Ibu Hasina awalnya menepis kekhawatiran para pengunjuk rasa, yang menurut para analis memperburuk kerusuhan.

Pada tanggal 14 Juli, ia terus membenarkan sistem kuota dengan memperkuat perpecahan antara keturunan kekuatan pro-pembebasan dan anti-pembebasan.

“Mengapa (para pengunjuk rasa) begitu membenci para pejuang kemerdekaan? Jika cucu para pejuang kemerdekaan tidak mendapatkan manfaat kuota, haruskah cucu keluarga Razakar juga mendapatkan manfaatnya?” katanya dalam sebuah konferensi pers.

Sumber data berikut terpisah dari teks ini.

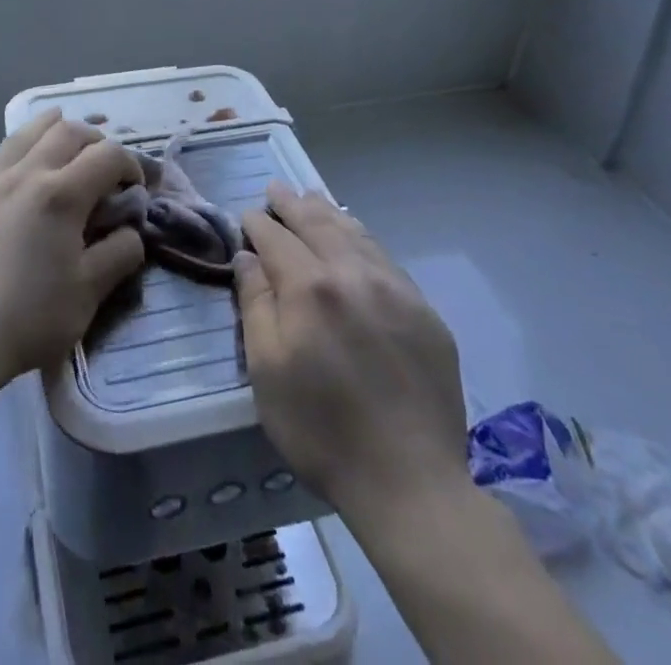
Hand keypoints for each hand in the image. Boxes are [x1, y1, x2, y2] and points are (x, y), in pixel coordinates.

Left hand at [0, 108, 146, 393]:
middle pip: (68, 131)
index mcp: (61, 193)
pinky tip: (18, 173)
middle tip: (106, 168)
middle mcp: (25, 173)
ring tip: (67, 146)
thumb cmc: (32, 317)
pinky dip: (15, 154)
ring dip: (54, 131)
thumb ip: (120, 252)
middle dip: (96, 141)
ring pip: (26, 132)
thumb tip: (130, 229)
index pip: (107, 154)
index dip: (130, 165)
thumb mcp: (91, 291)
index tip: (135, 190)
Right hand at [235, 183, 468, 511]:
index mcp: (309, 287)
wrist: (409, 481)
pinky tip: (354, 235)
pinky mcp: (423, 310)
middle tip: (277, 188)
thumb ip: (255, 304)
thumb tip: (248, 257)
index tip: (247, 217)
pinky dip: (361, 237)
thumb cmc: (320, 429)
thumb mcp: (266, 371)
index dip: (257, 224)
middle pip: (317, 224)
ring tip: (311, 197)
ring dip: (328, 212)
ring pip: (354, 233)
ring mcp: (394, 288)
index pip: (276, 238)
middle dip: (292, 204)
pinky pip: (384, 257)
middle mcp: (352, 273)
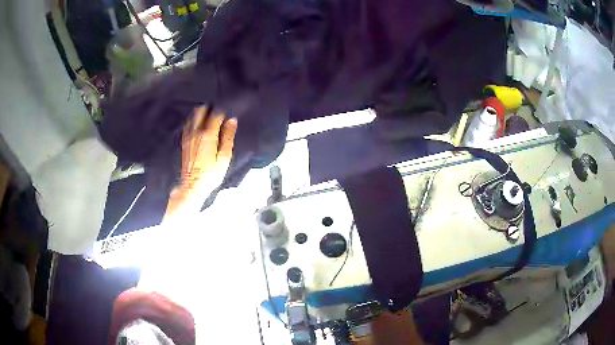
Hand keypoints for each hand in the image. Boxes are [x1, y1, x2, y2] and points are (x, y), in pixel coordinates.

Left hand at [165, 106, 237, 216]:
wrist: (192, 186)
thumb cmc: (211, 174)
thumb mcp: (224, 157)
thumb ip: (228, 137)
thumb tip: (232, 120)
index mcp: (208, 134)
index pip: (216, 115)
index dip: (223, 111)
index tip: (228, 112)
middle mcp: (196, 132)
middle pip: (201, 112)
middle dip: (209, 108)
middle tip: (216, 111)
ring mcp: (188, 137)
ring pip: (192, 117)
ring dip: (200, 114)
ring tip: (207, 116)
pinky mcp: (184, 143)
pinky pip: (187, 126)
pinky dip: (193, 122)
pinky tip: (196, 125)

Razakars – sebutan yang merendahkan di Bangladesh – merujuk pada pasukan paramiliter yang terdiri dari warga Bangladesh yang bertempur di pihak Pakistan selama perang tahun 1971. Kelompok ini juga dituduh melakukan kejahatan keji.

Pernyataan Hasina tersebut semakin membangkitkan semangat para pengunjuk rasa dalam hitungan jam. Ribuan mahasiswa turun ke jalan di Dhaka malam itu untuk memprotes pernyataan perdana menteri tersebut.

Selama beberapa hari berikutnya, lebih banyak lagi aksi unjuk rasa yang diadakan di seluruh negeri. Banyak kebakaran terjadi di seluruh negeri, termasuk di stasiun penyiaran negara BTV.

Sekitar 500 orang juga telah ditangkap dalam dua minggu terakhir, yang menyebabkan pihak berwenang memanggil militer dan memberlakukan jam malam nasional.

Layanan internet seluler dan pesan teks di negara itu telah ditangguhkan setidaknya selama lima hari dalam upaya untuk meredakan protes.

Beberapa pemimpin mahasiswa telah berjanji untuk terus melakukan protes guna menuntut keadilan bagi para pengunjuk rasa yang terbunuh dan ditahan dalam beberapa hari terakhir, pengunduran diri menteri pemerintah, dan permintaan maaf dari Ibu Hasina.